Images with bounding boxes
▽

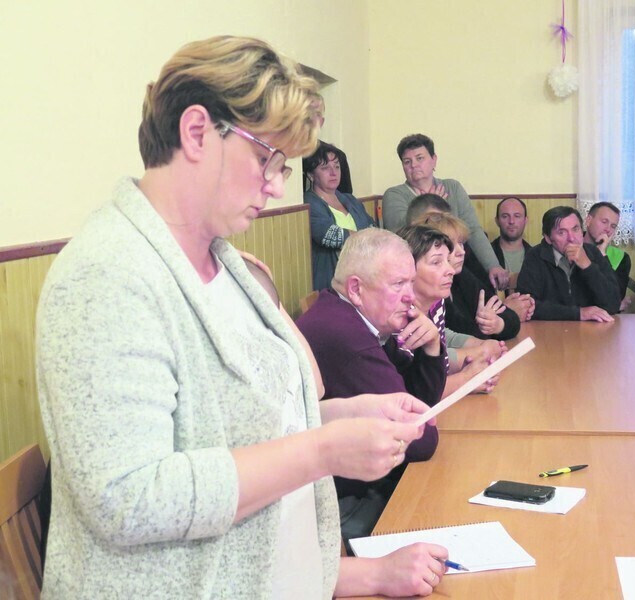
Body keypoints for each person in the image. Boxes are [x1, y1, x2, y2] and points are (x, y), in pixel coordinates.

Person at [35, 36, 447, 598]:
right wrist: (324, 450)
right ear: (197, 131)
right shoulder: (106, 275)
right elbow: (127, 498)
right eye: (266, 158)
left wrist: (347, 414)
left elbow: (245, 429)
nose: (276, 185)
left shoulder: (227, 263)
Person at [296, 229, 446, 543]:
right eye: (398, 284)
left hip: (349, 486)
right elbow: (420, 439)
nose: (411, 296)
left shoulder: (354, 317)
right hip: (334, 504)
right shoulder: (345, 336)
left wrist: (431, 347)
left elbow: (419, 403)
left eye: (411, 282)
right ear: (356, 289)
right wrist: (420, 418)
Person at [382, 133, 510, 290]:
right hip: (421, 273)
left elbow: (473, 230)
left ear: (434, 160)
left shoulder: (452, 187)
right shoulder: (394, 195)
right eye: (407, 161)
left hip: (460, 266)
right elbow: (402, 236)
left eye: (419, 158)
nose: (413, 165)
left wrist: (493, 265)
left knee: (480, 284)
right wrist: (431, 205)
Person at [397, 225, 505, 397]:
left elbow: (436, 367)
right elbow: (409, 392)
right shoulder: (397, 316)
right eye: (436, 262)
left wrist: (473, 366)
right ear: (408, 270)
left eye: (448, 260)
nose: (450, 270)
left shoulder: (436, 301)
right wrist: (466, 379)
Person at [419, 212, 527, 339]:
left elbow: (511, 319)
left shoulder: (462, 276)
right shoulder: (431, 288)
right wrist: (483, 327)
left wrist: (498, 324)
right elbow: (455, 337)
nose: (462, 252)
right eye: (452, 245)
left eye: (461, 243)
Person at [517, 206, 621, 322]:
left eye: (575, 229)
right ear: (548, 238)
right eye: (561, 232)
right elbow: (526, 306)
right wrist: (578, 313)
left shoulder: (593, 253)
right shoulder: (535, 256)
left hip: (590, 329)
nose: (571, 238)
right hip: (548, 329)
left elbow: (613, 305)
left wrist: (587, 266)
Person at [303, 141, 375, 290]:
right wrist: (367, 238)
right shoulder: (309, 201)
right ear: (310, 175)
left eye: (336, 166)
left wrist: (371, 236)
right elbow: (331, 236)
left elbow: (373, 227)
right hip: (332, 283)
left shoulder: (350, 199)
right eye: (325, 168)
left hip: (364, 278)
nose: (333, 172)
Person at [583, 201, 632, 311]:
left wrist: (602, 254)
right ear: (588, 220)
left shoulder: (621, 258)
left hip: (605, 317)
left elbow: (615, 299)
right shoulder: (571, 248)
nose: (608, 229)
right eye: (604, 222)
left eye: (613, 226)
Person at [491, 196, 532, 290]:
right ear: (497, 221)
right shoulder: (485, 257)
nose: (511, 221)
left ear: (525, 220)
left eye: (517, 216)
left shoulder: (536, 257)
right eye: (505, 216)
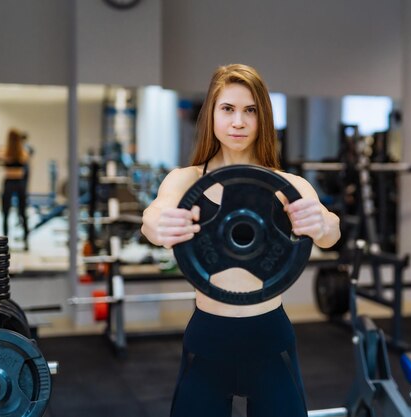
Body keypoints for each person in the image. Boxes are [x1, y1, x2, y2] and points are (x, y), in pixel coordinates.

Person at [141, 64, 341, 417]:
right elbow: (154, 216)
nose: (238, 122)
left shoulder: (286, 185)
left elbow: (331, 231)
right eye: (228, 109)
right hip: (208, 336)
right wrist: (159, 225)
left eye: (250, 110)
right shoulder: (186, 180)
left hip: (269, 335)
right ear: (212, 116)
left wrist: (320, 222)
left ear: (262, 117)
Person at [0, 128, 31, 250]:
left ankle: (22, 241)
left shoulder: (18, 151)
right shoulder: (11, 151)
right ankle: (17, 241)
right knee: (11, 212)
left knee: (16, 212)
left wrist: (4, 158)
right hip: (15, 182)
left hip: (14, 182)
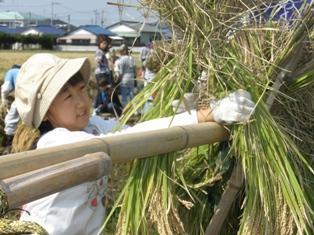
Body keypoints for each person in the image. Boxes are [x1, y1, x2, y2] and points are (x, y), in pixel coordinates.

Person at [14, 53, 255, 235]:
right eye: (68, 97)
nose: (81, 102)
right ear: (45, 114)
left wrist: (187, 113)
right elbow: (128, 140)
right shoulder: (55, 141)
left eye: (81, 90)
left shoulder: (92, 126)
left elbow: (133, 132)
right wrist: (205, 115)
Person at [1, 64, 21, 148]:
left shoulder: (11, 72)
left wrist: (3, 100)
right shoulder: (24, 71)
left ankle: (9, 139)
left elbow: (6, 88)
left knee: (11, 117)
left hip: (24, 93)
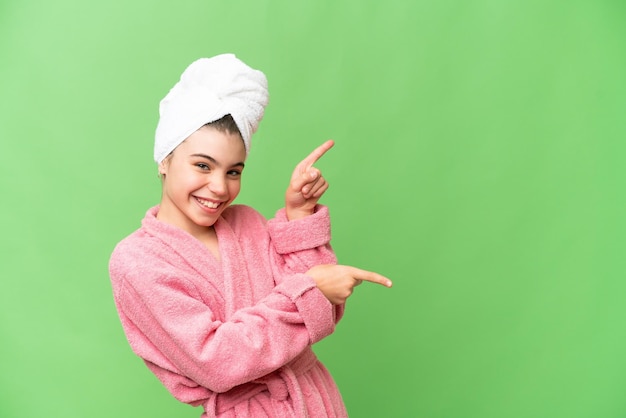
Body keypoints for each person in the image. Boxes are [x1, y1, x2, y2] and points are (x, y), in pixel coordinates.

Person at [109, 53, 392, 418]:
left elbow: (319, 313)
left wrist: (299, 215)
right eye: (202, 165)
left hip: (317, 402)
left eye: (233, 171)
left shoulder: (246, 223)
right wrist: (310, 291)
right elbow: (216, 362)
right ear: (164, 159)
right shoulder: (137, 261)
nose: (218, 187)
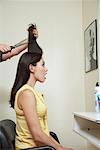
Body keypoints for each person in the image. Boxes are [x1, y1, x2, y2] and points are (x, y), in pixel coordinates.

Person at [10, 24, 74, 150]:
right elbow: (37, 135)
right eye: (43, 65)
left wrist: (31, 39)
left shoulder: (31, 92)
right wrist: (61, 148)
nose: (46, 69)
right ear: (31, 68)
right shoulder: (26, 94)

△

- _GOAL OF THE EXERCISE_:
Please copy the data above exactly; the pictures do not belong in the copy.

- _SOLUTION FOR THIS PROBLEM_:
Body keypoints for each person in the image. Boxes are [x1, y1, x2, y2] and points are (x, y), in pixel coordinates.

Person at [35, 36, 447, 598]:
right wrist: (324, 450)
right ear: (197, 131)
right shoulder: (106, 275)
right elbow: (127, 498)
right eye: (266, 158)
left wrist: (347, 414)
left elbow: (245, 429)
nose: (276, 185)
left shoulder: (227, 263)
Person at [296, 229, 446, 543]:
right eye: (398, 284)
left hip: (349, 486)
right elbow: (420, 439)
nose: (411, 296)
left shoulder: (354, 317)
right hip: (334, 504)
right shoulder: (345, 336)
left wrist: (431, 347)
left elbow: (419, 403)
left eye: (411, 282)
right ear: (356, 289)
right wrist: (420, 418)
Person at [382, 133, 510, 290]:
right hip: (421, 273)
left elbow: (473, 230)
left ear: (434, 160)
left shoulder: (452, 187)
right shoulder: (394, 195)
right eye: (407, 161)
left hip: (460, 266)
right elbow: (402, 236)
left eye: (419, 158)
nose: (413, 165)
left wrist: (493, 265)
left knee: (480, 284)
right wrist: (431, 205)
Person at [397, 225, 505, 397]:
left elbow: (436, 367)
right elbow: (409, 392)
right shoulder: (397, 316)
right eye: (436, 262)
left wrist: (473, 366)
right ear: (408, 270)
left eye: (448, 260)
nose: (450, 270)
left shoulder: (436, 301)
right wrist: (466, 379)
Person at [419, 212, 527, 339]:
left elbow: (511, 319)
left shoulder: (462, 276)
right shoulder: (431, 288)
right wrist: (483, 327)
left wrist: (498, 324)
right elbow: (455, 337)
nose: (462, 252)
right eye: (452, 245)
left eye: (461, 243)
Person at [517, 206, 621, 322]:
left eye: (575, 229)
right ear: (548, 238)
right eye: (561, 232)
right elbow: (526, 306)
right wrist: (578, 313)
left shoulder: (593, 253)
right shoulder: (535, 256)
left hip: (590, 329)
nose: (571, 238)
right hip: (548, 329)
left elbow: (613, 305)
left wrist: (587, 266)
Person at [303, 141, 375, 290]:
right wrist: (367, 238)
right shoulder: (309, 201)
right ear: (310, 175)
left eye: (336, 166)
left wrist: (371, 236)
right elbow: (331, 236)
left elbow: (373, 227)
right hip: (332, 283)
left shoulder: (350, 199)
right eye: (325, 168)
left hip: (364, 278)
nose: (333, 172)
Person at [583, 201, 632, 311]:
left wrist: (602, 254)
right ear: (588, 220)
left shoulder: (621, 258)
left hip: (605, 317)
left elbow: (615, 299)
right shoulder: (571, 248)
nose: (608, 229)
right eye: (604, 222)
left eye: (613, 226)
Person at [491, 196, 532, 290]:
right ear: (497, 221)
right shoulder: (485, 257)
nose: (511, 221)
left ear: (525, 220)
left eye: (517, 216)
left shoulder: (536, 257)
right eye: (505, 216)
Body keypoints for each person in the image. Boxes are [x1, y1, x2, y2] and points are (x, y), in pixel coordinates.

Person at [141, 64, 341, 417]:
right elbow: (154, 216)
nose: (238, 122)
left shoulder: (286, 185)
left elbow: (331, 231)
right eye: (228, 109)
right hip: (208, 336)
right wrist: (159, 225)
left eye: (250, 110)
right shoulder: (186, 180)
left hip: (269, 335)
right ear: (212, 116)
left wrist: (320, 222)
left ear: (262, 117)
Person at [0, 128, 31, 250]:
left ankle: (22, 241)
left shoulder: (18, 151)
right shoulder: (11, 151)
right ankle: (17, 241)
right knee: (11, 212)
left knee: (16, 212)
left wrist: (4, 158)
right hip: (15, 182)
left hip: (14, 182)
Body keypoints for each person in the image. Boxes are [x1, y1, x2, y2] and points are (x, y), in pixel coordinates.

Person at [14, 53, 255, 235]:
right eye: (68, 97)
nose: (81, 102)
right ear: (45, 114)
left wrist: (187, 113)
right elbow: (128, 140)
right shoulder: (55, 141)
left eye: (81, 90)
left shoulder: (92, 126)
left elbow: (133, 132)
right wrist: (205, 115)
Person at [1, 64, 21, 148]:
left shoulder: (11, 72)
left wrist: (3, 100)
right shoulder: (24, 71)
left ankle: (9, 139)
left elbow: (6, 88)
left knee: (11, 117)
left hip: (24, 93)
Body keypoints for each person in the image. Boxes are [x1, y1, x2, y2] and points are (x, y), in pixel coordinates.

Person at [109, 53, 392, 418]:
left elbow: (319, 313)
left wrist: (299, 215)
right eye: (202, 165)
left hip: (317, 402)
left eye: (233, 171)
left shoulder: (246, 223)
right wrist: (310, 291)
right elbow: (216, 362)
right ear: (164, 159)
right shoulder: (137, 261)
nose: (218, 187)
Body keypoints for each person in the image. Boxes are [x1, y1, x2, y2] and points are (x, y), in pixel coordinates.

Person at [10, 24, 74, 150]:
right elbow: (37, 135)
right eye: (43, 65)
left wrist: (31, 39)
left shoulder: (31, 92)
right wrist: (61, 148)
nose: (46, 69)
right ear: (31, 68)
right shoulder: (26, 94)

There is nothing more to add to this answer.